▶ _EXERCISE OBJECTIVE_
In the entries that follow, the lines from the line containing "8: (437, 381, 7.81)" up to and including the line containing "10: (745, 176, 149.00)" must be copied exactly, with pictures omitted.

▶ _ENTRIES PROVIDED_
☆ ☆ ☆

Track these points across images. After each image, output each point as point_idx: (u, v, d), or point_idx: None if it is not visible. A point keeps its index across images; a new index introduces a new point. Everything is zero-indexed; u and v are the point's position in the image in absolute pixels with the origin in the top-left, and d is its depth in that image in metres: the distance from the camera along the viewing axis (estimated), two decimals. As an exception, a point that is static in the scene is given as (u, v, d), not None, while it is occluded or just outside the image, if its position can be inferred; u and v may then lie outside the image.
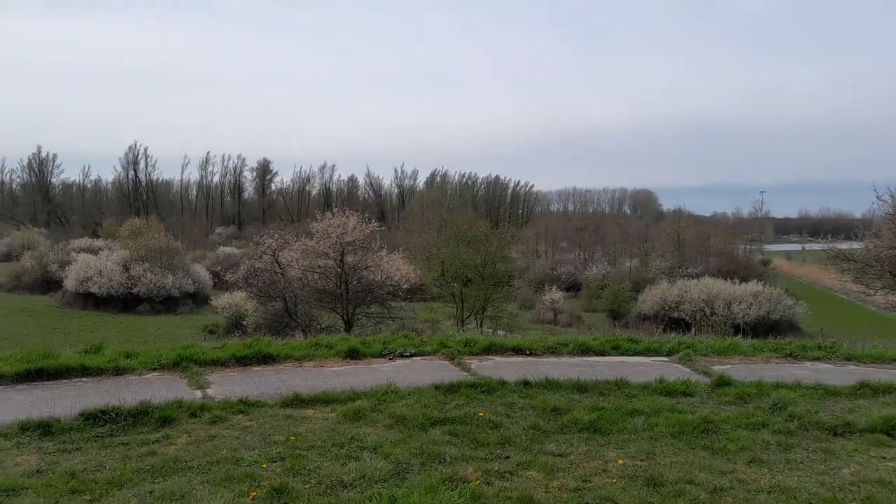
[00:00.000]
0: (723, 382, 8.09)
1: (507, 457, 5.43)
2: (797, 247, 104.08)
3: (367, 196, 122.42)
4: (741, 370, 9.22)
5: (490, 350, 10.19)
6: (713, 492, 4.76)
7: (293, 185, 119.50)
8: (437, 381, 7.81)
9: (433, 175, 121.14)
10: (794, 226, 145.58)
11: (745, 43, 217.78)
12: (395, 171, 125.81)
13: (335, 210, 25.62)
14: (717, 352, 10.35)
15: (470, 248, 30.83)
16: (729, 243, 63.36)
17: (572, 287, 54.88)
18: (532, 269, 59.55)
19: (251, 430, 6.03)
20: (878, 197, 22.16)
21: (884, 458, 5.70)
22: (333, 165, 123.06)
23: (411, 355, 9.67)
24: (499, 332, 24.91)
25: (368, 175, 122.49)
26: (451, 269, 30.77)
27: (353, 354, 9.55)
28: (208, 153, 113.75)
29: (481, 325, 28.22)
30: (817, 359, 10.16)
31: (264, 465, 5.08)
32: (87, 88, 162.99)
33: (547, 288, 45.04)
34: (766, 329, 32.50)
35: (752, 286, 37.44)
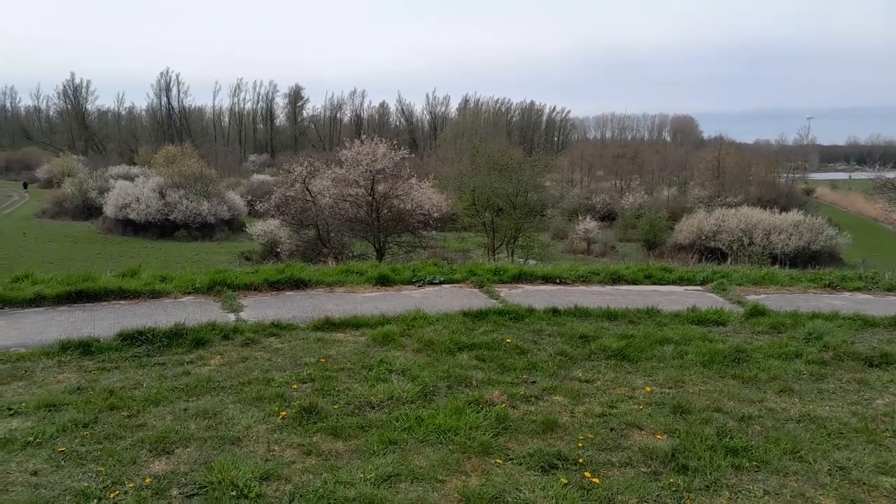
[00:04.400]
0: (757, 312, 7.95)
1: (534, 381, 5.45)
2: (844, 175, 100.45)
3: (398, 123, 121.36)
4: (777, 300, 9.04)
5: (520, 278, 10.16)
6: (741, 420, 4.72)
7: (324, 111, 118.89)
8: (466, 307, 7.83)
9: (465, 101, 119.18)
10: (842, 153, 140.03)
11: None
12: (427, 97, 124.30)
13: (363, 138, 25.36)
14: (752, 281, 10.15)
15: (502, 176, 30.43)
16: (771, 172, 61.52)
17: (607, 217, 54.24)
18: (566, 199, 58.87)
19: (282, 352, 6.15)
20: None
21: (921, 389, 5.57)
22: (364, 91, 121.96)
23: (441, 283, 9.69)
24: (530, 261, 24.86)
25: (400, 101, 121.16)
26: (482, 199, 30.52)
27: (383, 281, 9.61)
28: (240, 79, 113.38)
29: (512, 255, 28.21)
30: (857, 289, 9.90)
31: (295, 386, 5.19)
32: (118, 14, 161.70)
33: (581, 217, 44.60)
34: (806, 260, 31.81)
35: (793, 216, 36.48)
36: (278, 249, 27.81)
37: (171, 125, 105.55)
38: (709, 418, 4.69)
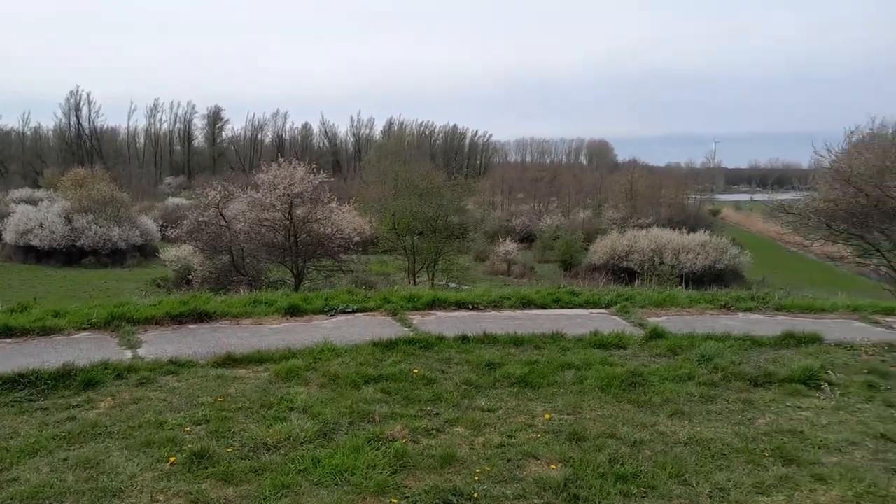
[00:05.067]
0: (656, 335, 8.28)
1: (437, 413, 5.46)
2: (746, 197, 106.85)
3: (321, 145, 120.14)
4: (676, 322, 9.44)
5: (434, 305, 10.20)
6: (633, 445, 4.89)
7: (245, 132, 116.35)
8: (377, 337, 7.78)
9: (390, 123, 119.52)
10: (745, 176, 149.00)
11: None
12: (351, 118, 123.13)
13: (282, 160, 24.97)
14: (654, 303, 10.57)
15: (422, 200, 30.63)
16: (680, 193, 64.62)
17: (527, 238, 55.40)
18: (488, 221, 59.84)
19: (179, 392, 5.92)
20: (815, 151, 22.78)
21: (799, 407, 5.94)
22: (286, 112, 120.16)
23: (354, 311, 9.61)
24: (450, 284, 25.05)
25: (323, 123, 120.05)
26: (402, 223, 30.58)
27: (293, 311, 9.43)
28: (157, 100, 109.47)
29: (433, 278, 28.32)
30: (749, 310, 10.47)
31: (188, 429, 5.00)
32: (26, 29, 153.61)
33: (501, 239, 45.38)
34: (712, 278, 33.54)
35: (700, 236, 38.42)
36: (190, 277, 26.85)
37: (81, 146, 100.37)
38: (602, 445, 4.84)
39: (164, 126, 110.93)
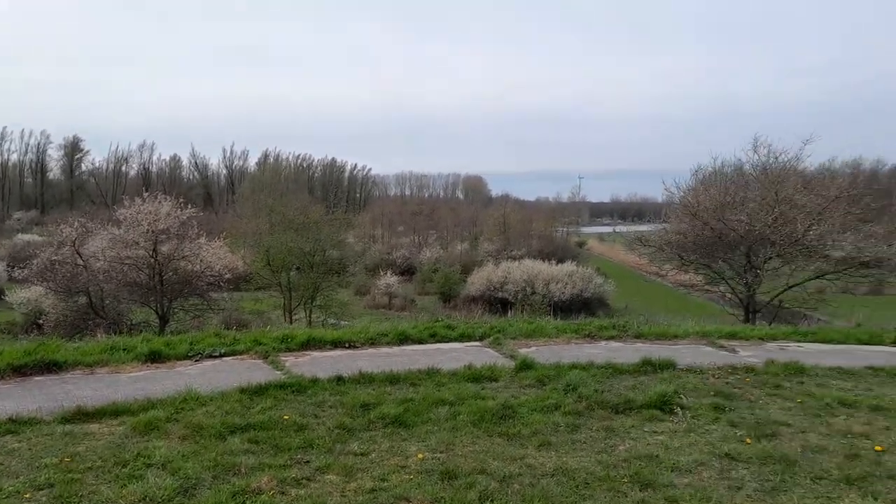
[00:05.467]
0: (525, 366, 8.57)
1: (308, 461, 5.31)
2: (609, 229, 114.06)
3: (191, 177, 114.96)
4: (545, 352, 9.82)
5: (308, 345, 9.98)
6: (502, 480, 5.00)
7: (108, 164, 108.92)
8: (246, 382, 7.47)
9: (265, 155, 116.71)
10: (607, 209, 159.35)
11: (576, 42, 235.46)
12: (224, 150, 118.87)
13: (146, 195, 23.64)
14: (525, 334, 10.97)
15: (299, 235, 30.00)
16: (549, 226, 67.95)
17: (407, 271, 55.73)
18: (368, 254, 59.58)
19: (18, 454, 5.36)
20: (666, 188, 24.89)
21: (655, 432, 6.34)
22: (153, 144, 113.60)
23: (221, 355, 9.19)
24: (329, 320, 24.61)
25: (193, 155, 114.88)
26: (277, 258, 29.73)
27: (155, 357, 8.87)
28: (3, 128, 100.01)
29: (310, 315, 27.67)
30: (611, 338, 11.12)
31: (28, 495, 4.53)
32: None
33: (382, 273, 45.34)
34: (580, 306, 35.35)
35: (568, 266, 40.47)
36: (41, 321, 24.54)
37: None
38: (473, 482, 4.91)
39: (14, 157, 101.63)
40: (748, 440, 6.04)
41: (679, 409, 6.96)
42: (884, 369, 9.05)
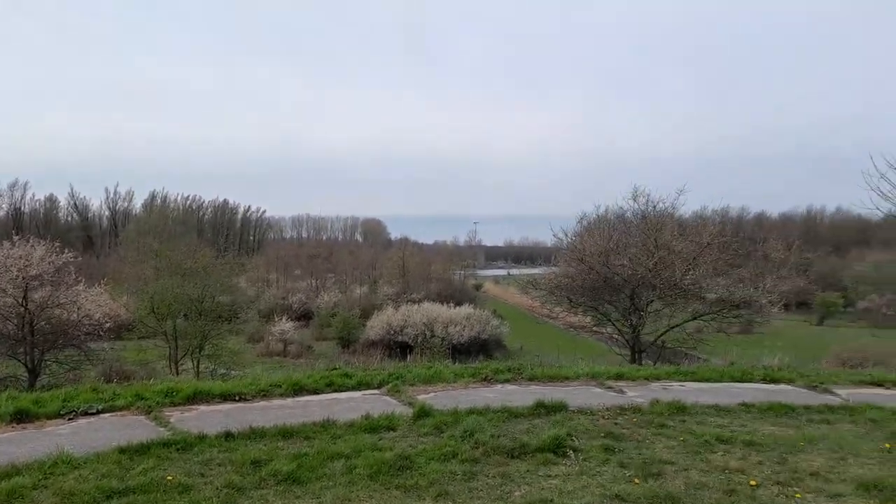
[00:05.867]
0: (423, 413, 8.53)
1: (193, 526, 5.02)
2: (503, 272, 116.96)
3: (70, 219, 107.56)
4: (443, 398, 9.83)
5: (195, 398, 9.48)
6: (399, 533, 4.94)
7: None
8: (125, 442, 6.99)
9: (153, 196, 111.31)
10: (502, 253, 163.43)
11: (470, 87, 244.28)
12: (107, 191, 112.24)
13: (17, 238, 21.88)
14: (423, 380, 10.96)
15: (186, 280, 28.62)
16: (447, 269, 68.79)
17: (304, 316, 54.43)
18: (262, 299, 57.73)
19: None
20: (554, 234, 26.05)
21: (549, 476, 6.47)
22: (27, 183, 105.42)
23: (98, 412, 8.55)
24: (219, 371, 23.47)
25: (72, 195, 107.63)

☆ ☆ ☆

▶ _SOLUTION TO THE EXERCISE_
8: (437, 381, 7.81)
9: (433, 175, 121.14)
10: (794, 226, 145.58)
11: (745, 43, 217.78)
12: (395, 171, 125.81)
13: (335, 210, 25.62)
14: (717, 352, 10.35)
15: (470, 248, 30.83)
16: (729, 243, 63.36)
17: (572, 287, 54.88)
18: (532, 269, 59.55)
19: (251, 430, 6.03)
20: (878, 197, 22.16)
21: (884, 458, 5.70)
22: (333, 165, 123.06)
23: (411, 355, 9.67)
24: (499, 332, 24.91)
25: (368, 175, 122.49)
26: (451, 269, 30.77)
27: (353, 354, 9.55)
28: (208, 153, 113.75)
29: (481, 325, 28.22)
30: (817, 359, 10.16)
31: (264, 465, 5.08)
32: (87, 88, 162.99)
33: (547, 288, 45.04)
34: (766, 329, 32.50)
35: (752, 286, 37.44)
[00:04.400]
0: (757, 312, 7.95)
1: (534, 381, 5.45)
2: (844, 175, 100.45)
3: (398, 123, 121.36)
4: (777, 300, 9.04)
5: (520, 278, 10.16)
6: (741, 420, 4.72)
7: (324, 111, 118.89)
8: (466, 307, 7.83)
9: (465, 101, 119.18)
10: (842, 153, 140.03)
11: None
12: (427, 97, 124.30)
13: (363, 138, 25.36)
14: (752, 281, 10.15)
15: (502, 176, 30.43)
16: (771, 172, 61.52)
17: (607, 217, 54.24)
18: (566, 199, 58.87)
19: (282, 352, 6.15)
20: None
21: (921, 389, 5.57)
22: (364, 91, 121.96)
23: (441, 283, 9.69)
24: (530, 261, 24.86)
25: (400, 101, 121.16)
26: (482, 199, 30.52)
27: (383, 281, 9.61)
28: (240, 79, 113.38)
29: (512, 255, 28.21)
30: (857, 289, 9.90)
31: (295, 386, 5.19)
32: (118, 14, 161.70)
33: (581, 217, 44.60)
34: (806, 260, 31.81)
35: (793, 216, 36.48)
36: (278, 249, 27.81)
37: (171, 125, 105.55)
38: (709, 418, 4.69)
[00:05.067]
0: (656, 335, 8.28)
1: (437, 413, 5.46)
2: (746, 197, 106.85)
3: (321, 145, 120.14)
4: (676, 322, 9.44)
5: (434, 305, 10.20)
6: (633, 445, 4.89)
7: (245, 132, 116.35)
8: (377, 337, 7.78)
9: (390, 123, 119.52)
10: (745, 176, 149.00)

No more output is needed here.